Gothic Spring, my novel, looks at the stranglehold Victorian values had on women. Nonetheless, my characters enjoy a little hanky-panky before the fall, unlike the outcomes in what is known in the commercial trade as “bonnet books.” Bonnet books, as writer Ann Neumann describes them, follow plot conventions similar to Victorian novels, except the setting is the Amish countryside. In bonnet books, the virgin-heroine is torn between her passion for a would-be lover and her passion for God — a steamy struggle with nary a kiss between the sexes and where God always wins. (“More Titillated Than Thou,” by Ann Neumann, The Baffler, #28, pgs. 148-153.)
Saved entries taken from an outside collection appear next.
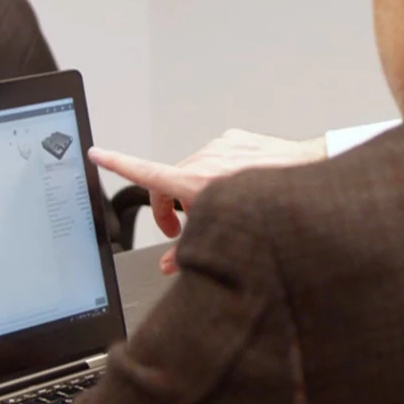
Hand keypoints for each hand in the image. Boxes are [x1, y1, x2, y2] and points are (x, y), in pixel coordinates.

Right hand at [90, 130, 326, 269]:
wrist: (307, 178)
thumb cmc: (271, 212)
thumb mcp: (221, 237)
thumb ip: (189, 250)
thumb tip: (171, 265)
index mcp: (194, 182)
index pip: (145, 172)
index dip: (116, 164)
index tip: (96, 154)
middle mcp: (204, 160)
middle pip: (169, 182)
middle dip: (168, 208)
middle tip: (177, 230)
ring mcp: (221, 146)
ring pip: (194, 171)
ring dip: (196, 191)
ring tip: (218, 211)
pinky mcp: (236, 138)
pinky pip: (217, 157)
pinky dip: (219, 174)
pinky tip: (238, 189)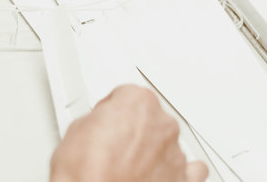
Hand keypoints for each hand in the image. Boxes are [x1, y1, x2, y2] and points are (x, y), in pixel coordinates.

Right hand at [50, 85, 207, 181]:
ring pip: (166, 141)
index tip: (103, 120)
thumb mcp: (76, 130)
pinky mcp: (183, 179)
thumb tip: (96, 127)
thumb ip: (97, 119)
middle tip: (112, 144)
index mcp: (138, 102)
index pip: (126, 94)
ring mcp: (175, 152)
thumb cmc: (87, 172)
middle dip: (133, 127)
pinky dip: (177, 170)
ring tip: (130, 164)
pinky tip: (162, 173)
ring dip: (151, 148)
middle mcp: (162, 124)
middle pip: (149, 116)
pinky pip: (190, 169)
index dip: (111, 108)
Neumann describes these novels as “a critical wasteland – flat writing, over-the-top drama, a studied lack of awareness of the wider world… false and idealized.” (Ibid pg. 150.) Given the popularity of a blockbuster like Fifty Shades of Grey, one wonders, “Who buys these chaste novels?” Well, the Amish, for one, and Evangelical women for another. With the Amish, Evangelical women share a thirst for guiltless romance. Others who read them may be looking for respite from the orgy of the mass market, preferring to have a little something left for the imagination.
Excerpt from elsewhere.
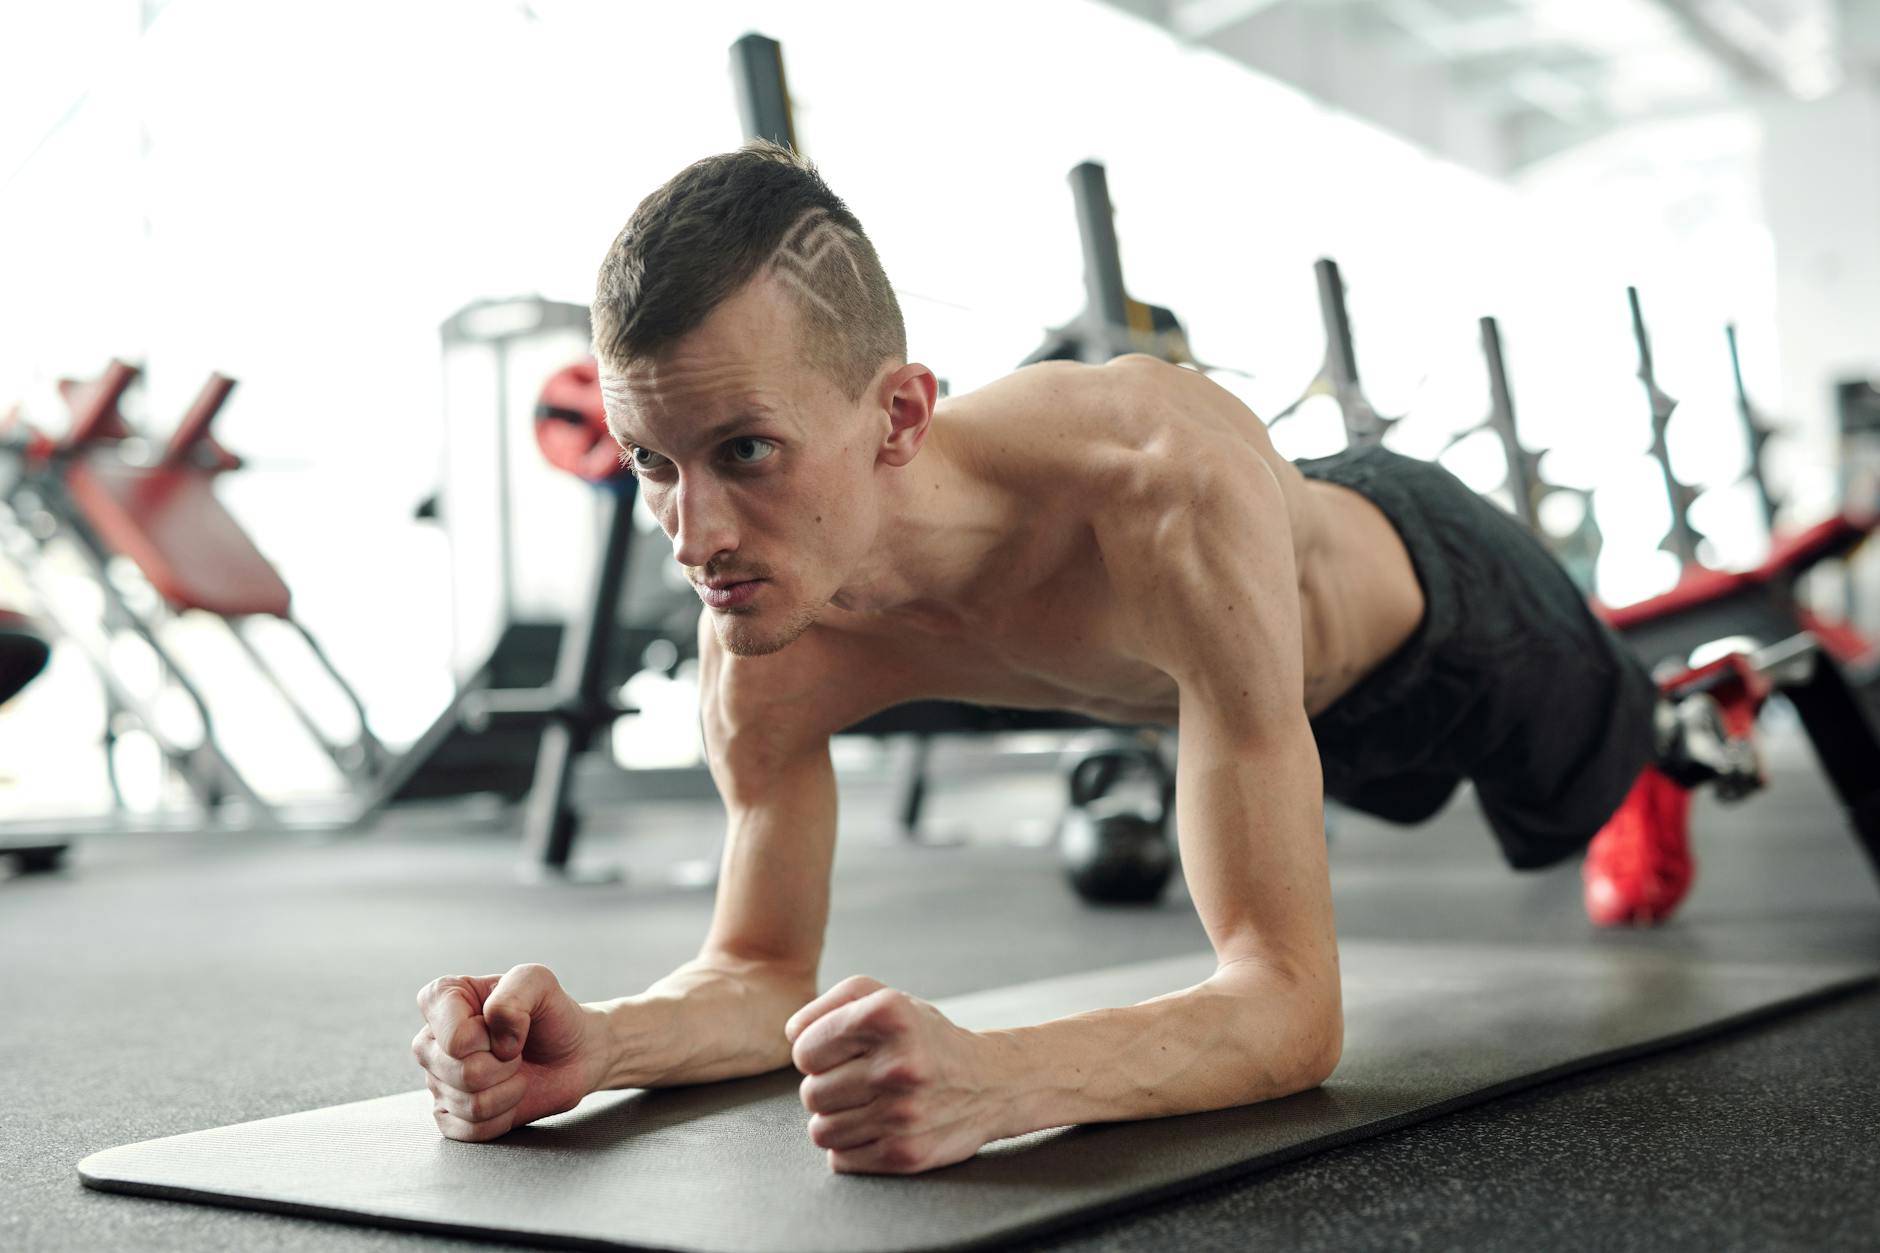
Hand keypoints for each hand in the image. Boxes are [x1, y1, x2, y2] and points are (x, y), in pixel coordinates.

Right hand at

Oddly enough, the heroines of these stories aren’t wan shut-ins. They show an independent spirit and are curious about the world. (Ibid pg. 152). Their search always ends, however, with their decision to bend to the yoke of a patriarchal society. There, they live without personal rights, except to have as many babies as they can and to love God.
In today’s world, it’s difficult to believe these books would have much commercial appeal outside the 300,000 Amish in the United States. (Ibid pg. 150) But there are 90 million Evangelicals (Ibid pg. 152) and enough of the curious to put bonnet books, largely read by women, on the best seller lists. “More than 80 will be published in 2015, up from twelve titles in 2012.” (Ibid pg. 150.) Thirty-nine writers dominate the field, the most popular being Beverly Lewis, Cindy Woodsmall and Wanda Brunstetter . The output of these thirty-nine authors means a bonnet book is published every four days. (Ibid pg. 150).
Let there be no doubt that all these Amish and Evangelicals are having sex like the rest of us. But in the case of bonnet books, the lust and the challenge sex poses is a bump in the road toward salvation.